### DATA EXTRACTS
┌──

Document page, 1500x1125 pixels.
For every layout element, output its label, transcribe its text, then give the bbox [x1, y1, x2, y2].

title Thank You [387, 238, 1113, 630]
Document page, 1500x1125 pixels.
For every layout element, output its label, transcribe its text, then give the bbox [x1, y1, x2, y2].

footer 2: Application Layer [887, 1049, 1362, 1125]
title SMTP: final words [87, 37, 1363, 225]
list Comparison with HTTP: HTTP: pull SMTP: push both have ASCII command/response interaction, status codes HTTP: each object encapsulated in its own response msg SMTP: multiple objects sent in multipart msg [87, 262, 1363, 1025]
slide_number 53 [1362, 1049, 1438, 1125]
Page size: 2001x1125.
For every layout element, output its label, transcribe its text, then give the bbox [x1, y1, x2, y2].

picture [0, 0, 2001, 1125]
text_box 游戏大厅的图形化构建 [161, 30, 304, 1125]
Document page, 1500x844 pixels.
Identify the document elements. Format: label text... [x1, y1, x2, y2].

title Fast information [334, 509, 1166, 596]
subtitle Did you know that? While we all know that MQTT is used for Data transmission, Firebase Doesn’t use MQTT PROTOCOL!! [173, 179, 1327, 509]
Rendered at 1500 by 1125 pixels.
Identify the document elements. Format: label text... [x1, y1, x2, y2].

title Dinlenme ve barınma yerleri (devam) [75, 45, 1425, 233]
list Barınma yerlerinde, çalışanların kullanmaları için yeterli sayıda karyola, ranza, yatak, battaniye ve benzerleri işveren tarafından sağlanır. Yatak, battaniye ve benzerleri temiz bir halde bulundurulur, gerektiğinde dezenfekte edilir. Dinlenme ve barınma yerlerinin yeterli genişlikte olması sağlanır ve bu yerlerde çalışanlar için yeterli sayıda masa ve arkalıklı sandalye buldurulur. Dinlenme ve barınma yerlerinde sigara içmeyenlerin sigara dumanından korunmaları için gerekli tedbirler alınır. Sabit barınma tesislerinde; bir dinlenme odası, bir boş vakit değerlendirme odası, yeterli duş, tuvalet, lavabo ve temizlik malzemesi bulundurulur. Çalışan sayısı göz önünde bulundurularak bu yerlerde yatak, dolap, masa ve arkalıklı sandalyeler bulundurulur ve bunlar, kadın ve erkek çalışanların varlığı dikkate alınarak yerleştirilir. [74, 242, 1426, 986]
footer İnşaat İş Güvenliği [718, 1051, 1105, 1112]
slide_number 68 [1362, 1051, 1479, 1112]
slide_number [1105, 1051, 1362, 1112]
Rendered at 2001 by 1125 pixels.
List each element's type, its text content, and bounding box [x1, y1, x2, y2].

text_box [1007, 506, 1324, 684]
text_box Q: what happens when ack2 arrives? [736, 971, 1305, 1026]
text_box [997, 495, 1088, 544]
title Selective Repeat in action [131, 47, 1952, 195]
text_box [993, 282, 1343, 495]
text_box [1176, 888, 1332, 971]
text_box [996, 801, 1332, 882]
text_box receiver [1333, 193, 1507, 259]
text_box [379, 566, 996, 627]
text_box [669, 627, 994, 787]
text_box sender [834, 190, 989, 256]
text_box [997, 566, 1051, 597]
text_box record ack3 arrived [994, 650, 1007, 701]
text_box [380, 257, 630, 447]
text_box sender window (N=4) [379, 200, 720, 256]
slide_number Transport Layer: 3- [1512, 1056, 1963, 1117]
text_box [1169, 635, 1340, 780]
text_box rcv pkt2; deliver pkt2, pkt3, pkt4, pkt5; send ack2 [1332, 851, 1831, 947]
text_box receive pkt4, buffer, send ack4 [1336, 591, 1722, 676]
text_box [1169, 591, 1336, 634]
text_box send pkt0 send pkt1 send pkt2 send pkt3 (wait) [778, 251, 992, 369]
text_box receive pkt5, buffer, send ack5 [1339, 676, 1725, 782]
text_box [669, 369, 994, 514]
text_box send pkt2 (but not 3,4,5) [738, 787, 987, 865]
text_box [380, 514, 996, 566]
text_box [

└──

### THE TASK
Scan the data for the word "Rendered" and copy every line where it shows up.

### SOLUTION TO THIS TASK
Rendered at 1500 by 1125 pixels.
Rendered at 2001 by 1125 pixels.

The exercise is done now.